# Horny Toad



## wyogoob

Glad to see Greater Short-horned Lizards today in my flower garden. We have plenty in the empty lots around our neighborhood, but rarely see them in yards.


----------



## threshershark

Nice Wyo, I love horned lizards and wish there were some in my garden.


----------



## sawsman

Cool, I thought them things were extinct.. I haven't seen one in years!


----------



## Al Hansen

Used to see them a lot when I was a kid. Interesting throughback to long ago. You know.................... like when .45 was born. :wink:


----------



## .45

Al Hansen said:


> Used to see them a lot when I was a kid. Interesting throughback to long ago. You know.................... like when .45 was born. :wink:


Hey, hey, hey....watch it junior !! :wink:

Mr. El Matador posted some horned toads awhile back...where is the Matador ?


----------



## wyogoob

.45 said:


> Mr. El Matador posted some horned toads awhile back...where is the Matador ?

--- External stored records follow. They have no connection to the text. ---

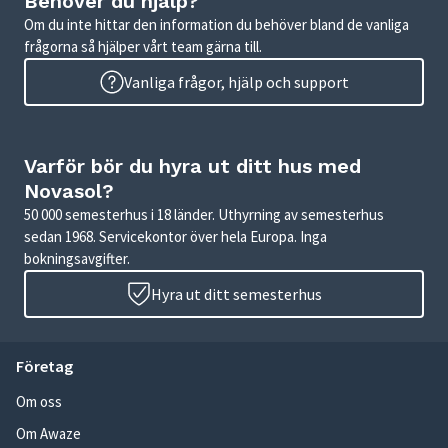
Behöver du hjälp?
Om du inte hittar den information du behöver bland de vanliga
frågorna så hjälper vårt team gärna till.
Vanliga frågor, hjälp och support
Varför bör du hyra ut ditt hus med
Novasol?
50 000 semesterhus i 18 länder. Uthyrning av semesterhus
sedan 1968. Servicekontor över hela Europa. Inga
bokningsavgifter.
Hyra ut ditt semesterhus
Företag
Om oss
Om Awaze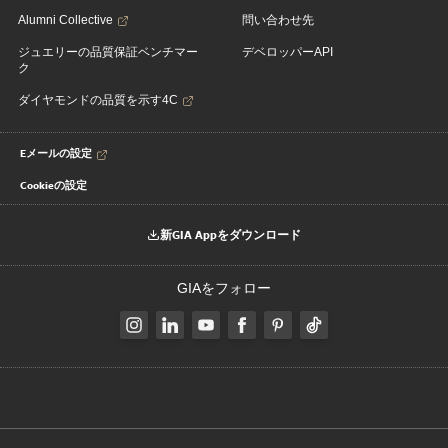
Alumni Collective
問い合わせ先
ジュエリーの品質保証ベンチマー
デベロッパーAPI
ク
ダイヤモンドの品質を示す4C
Eメールの設定
Cookieの設定
新GIA Appをダウンロード
GIAをフォロー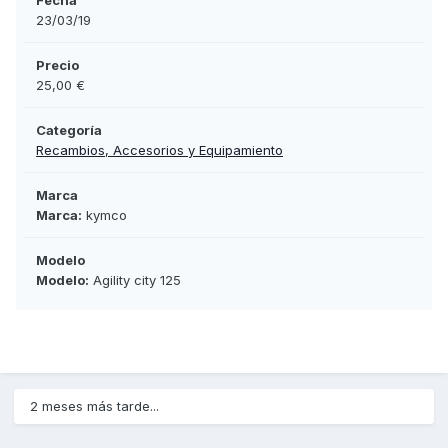
Fecha
23/03/19
Precio
25,00 €
Categoría
Recambios, Accesorios y Equipamiento
Marca
Marca:
kymco
Modelo
Modelo:
Agility city 125
2 meses más tarde...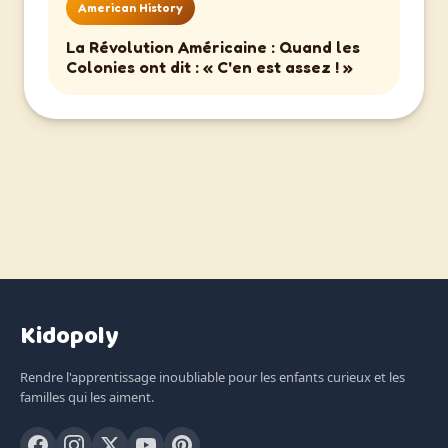
American History
La Révolution Américaine : Quand les
Colonies ont dit : « C'en est assez ! »
Kidopoly
Rendre l'apprentissage inoubliable pour les enfants curieux et les
familles qui les aiment.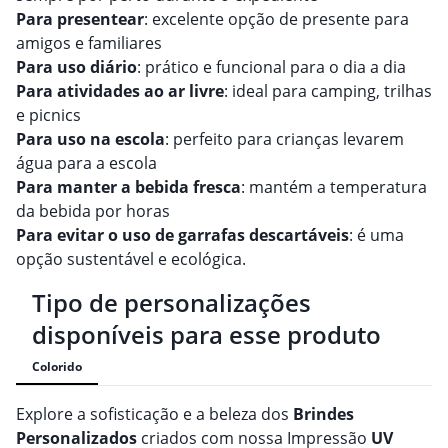
Para presentear
: excelente opção de presente para
amigos e familiares
Para uso diário
: prático e funcional para o dia a dia
Para atividades ao ar livre
: ideal para camping, trilhas
e picnics
Para uso na escola
: perfeito para crianças levarem
água para a escola
Para manter a bebida fresca
: mantém a temperatura
da bebida por horas
Para evitar o uso de garrafas descartáveis
: é uma
opção sustentável e ecológica.
Tipo de personalizações
disponíveis para esse produto
Colorido
Explore a sofisticação e a beleza dos
Brindes
Personalizado
s
criados com nossa Impressão
UV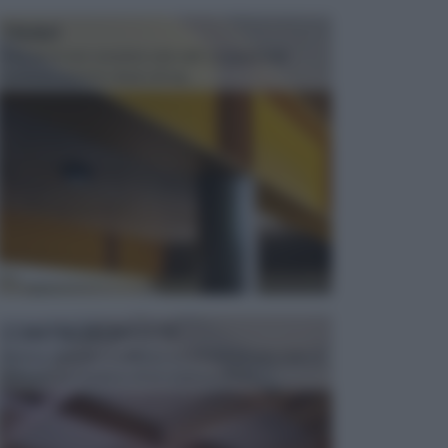
TRAVI
Il fai da te non consiste solo nell' occuparsi del
confezionamento di piccoli og...
CONTROSOFFITTI
Spesso, quando si edifica o si ristruttura una casa, si
opta per la creazione di un controsoffitto. ...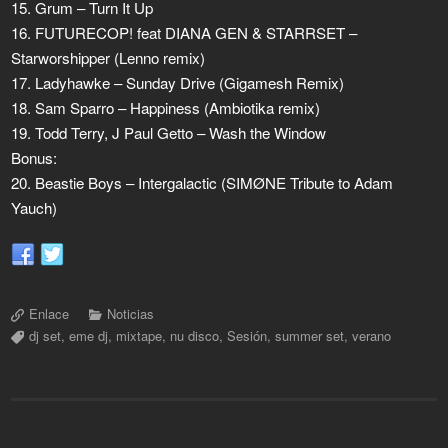
15. Grum – Turn It Up
16. FUTURECOP! feat DIANA GEN & STARRSET –
Starworshipper (Lenno remix)
17. Ladyhawke – Sunday Drive (Gigamesh Remix)
18. Sam Sparro – Happiness (Ambiotika remix)
19. Todd Terry, J Paul Getto – Wash the Window
Bonus:
20. Beastie Boys – Intergalactic (SIMØNE Tribute to Adam
Yauch)
Enlace
Noticias
dj set
,
eme dj
,
mixtape
,
nu disco
,
Sesión
,
summer set
,
verano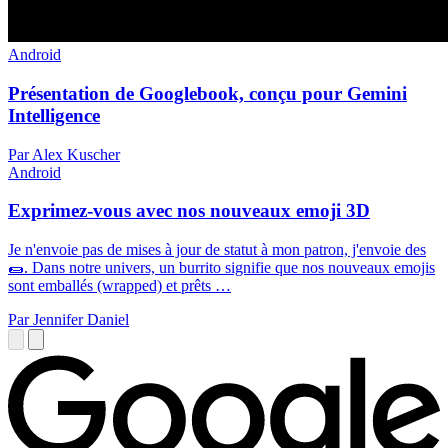
Android
Présentation de Googlebook, conçu pour Gemini
Intelligence
Par Alex Kuscher
Android
Exprimez-vous avec nos nouveaux emoji 3D
Je n'envoie pas de mises à jour de statut à mon patron, j'envoie des
🌯. Dans notre univers, un burrito signifie que nos nouveaux emojis
sont emballés (wrapped) et prêts …
Par Jennifer Daniel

I checked El Matador's Horned Toad out. The poor little guy was skinny, undernourished. Nice pics though.


----------



## Jed

Nice. How can you tell if the toad is horny or not? 


I haven't seen one of those since I was a little feller.


----------



## WeaselBrandGameCalls

Jed said:


> Nice. How can you tell if the toad is horny or not?


Turn 'em over. :mrgreen:


----------



## EmptyNet

I was going through some of my pics and found this one, kind of small.


----------



## wyogoob

cool


----------



## JCR

Those things are so neat. Thanks for posting those pics up!


----------